Requirements: macOS 14.0 or later, Apple Silicon (M1 or newer), and Xcode Command Line Tools. Install the Metal Toolchain with xcodebuild -downloadComponent MetalToolchain.

Maturity and outlook

SwiftLM was built in 1–2 weeks as the ML inference backend for SharpAI’s local video security product (SharpAI Aegis). On Hacker News, some call it “vibe coding,” and the project lacks comprehensive benchmarks. Compared to Flash‑MoE, which published 58 experiment logs, the validation depth is thinner.

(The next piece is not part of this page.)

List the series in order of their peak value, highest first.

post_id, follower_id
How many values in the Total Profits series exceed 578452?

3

Even so, making TurboQuant’s theory run in native Metal and integrating SSD streaming plus an OpenAI‑compatible API is a well‑executed prototype. The rest depends on benchmarks.

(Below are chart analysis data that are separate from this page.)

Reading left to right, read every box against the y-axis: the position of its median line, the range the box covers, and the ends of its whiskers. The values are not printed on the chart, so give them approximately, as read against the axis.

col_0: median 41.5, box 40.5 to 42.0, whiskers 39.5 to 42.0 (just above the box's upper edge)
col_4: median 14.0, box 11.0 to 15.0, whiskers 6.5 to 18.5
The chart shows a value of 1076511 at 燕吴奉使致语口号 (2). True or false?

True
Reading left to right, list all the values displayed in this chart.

Update (2026-04-25): corrections from the actual runs

After the initial draft I built and ran SwiftLM end-to-end. Both Running SwiftLM on M1 Max 64GB and Comparing It to Ollama and MLX-lm and Running a Non-Qwen MoE on SwiftLM: Ling-flash-2.0 MXFP4 on M1 Max 64GB exposed several points that need correcting in this piece.

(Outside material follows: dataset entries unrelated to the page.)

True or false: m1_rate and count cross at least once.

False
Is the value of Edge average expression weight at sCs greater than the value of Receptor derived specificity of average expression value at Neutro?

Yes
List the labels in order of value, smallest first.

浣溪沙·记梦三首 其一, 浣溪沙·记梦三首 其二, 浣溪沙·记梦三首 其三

• “Target models: MoE only” is inaccurate. mlx-swift-lm’s Models/ directory has over 50 architectures ready to go (Llama, Gemma, Mistral, Cohere, DeepseekV3, BailingMoe, GLM4, Olmo, and more). Dense models run fine. Only the SSD Expert Streaming feature is MoE-specific.
• “SSD I/O: Zero-copy GPU buffer transfer” is design intent, not observed behavior. Reading the source, the implementation is straightforward dispatch_io plus POSIX pread, structurally in the same family as Flash-MoE’s “parallel pread”. More importantly, measurements show swiftlm_ssd_bytes_read_total remains 0 at the end of inference even when ssd_stream=true is set. Apple Silicon’s unified memory plus mmap plus the OS page cache mean SSD I/O never fires in practice.
• “Caching: Not specified” needs an update. The actual behavior is OS page cache via mmap. Classify it alongside Flash-MoE.
• TurboQuant default behavior. With --stream-experts, the startup log prints turbo_kv=disabled. KV-cache compression is opt-in and isn’t on by default, even though the README presents it as a headline feature.

Put simply, this article walks through SwiftLM’s design intent and README claims as a theoretical piece, and diverges from observed implementation behavior in several places. The two hands-on articles carry the measured numbers; read all three together for the full picture.